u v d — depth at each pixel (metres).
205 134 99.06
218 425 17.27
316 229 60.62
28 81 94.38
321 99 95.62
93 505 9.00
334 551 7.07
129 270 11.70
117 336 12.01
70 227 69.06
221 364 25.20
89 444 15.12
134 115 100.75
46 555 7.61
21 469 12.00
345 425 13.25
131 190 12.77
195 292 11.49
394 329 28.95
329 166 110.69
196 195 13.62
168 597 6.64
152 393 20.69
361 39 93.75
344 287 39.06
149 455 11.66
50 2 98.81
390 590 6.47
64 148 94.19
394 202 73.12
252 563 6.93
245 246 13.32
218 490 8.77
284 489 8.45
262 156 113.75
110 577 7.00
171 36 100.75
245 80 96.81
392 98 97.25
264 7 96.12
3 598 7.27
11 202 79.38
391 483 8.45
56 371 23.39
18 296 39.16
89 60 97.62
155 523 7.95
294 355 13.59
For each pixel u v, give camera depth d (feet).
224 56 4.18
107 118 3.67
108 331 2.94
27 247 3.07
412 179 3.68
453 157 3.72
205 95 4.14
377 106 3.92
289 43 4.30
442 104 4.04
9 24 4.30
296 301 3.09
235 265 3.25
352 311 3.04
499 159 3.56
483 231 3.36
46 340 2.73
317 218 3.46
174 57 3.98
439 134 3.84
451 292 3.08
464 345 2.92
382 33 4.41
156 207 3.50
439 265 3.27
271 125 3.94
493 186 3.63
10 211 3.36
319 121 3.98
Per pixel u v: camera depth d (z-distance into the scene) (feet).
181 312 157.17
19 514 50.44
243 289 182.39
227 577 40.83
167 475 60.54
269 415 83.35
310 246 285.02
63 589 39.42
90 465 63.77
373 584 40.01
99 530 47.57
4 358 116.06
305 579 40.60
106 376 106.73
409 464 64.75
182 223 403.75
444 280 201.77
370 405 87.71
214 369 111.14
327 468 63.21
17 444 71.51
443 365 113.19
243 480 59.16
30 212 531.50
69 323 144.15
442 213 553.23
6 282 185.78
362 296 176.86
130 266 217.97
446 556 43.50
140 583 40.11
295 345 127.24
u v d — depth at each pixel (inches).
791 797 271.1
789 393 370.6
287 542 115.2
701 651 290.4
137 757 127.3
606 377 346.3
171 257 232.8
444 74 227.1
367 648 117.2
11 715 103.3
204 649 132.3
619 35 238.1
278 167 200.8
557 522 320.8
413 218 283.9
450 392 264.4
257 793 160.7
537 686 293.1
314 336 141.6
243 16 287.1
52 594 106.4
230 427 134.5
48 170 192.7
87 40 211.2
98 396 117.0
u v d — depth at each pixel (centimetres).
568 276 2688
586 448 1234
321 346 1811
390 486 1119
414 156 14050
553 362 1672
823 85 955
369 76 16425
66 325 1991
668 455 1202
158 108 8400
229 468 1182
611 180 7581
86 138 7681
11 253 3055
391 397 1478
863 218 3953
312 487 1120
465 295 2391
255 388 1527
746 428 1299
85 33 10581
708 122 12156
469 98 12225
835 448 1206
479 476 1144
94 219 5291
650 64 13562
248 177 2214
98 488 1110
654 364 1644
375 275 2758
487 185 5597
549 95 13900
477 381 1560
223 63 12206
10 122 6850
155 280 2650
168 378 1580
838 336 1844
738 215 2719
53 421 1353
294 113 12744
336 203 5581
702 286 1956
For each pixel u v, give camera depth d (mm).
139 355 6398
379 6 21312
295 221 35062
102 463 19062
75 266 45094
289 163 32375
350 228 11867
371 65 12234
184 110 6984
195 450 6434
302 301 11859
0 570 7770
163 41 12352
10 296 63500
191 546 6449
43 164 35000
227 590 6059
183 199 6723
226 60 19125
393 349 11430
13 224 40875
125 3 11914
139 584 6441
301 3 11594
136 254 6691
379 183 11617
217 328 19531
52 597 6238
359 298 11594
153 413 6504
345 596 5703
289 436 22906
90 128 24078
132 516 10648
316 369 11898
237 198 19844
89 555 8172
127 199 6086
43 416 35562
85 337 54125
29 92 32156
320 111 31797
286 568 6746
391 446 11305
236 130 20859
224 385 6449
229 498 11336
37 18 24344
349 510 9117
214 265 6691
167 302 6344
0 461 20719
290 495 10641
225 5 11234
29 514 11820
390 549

+++

▶ [Task brief]:
Each line from the one containing "139 584 6441" through the end of the listing above should be copied exactly, with no other line included.

▶ [Written response]:
139 584 6441
301 3 11594
136 254 6691
379 183 11617
217 328 19531
52 597 6238
359 298 11594
153 413 6504
345 596 5703
289 436 22906
90 128 24078
132 516 10648
316 369 11898
237 198 19844
89 555 8172
127 199 6086
43 416 35562
85 337 54125
29 92 32156
320 111 31797
286 568 6746
391 446 11305
236 130 20859
224 385 6449
229 498 11336
37 18 24344
349 510 9117
214 265 6691
167 302 6344
0 461 20719
290 495 10641
225 5 11234
29 514 11820
390 549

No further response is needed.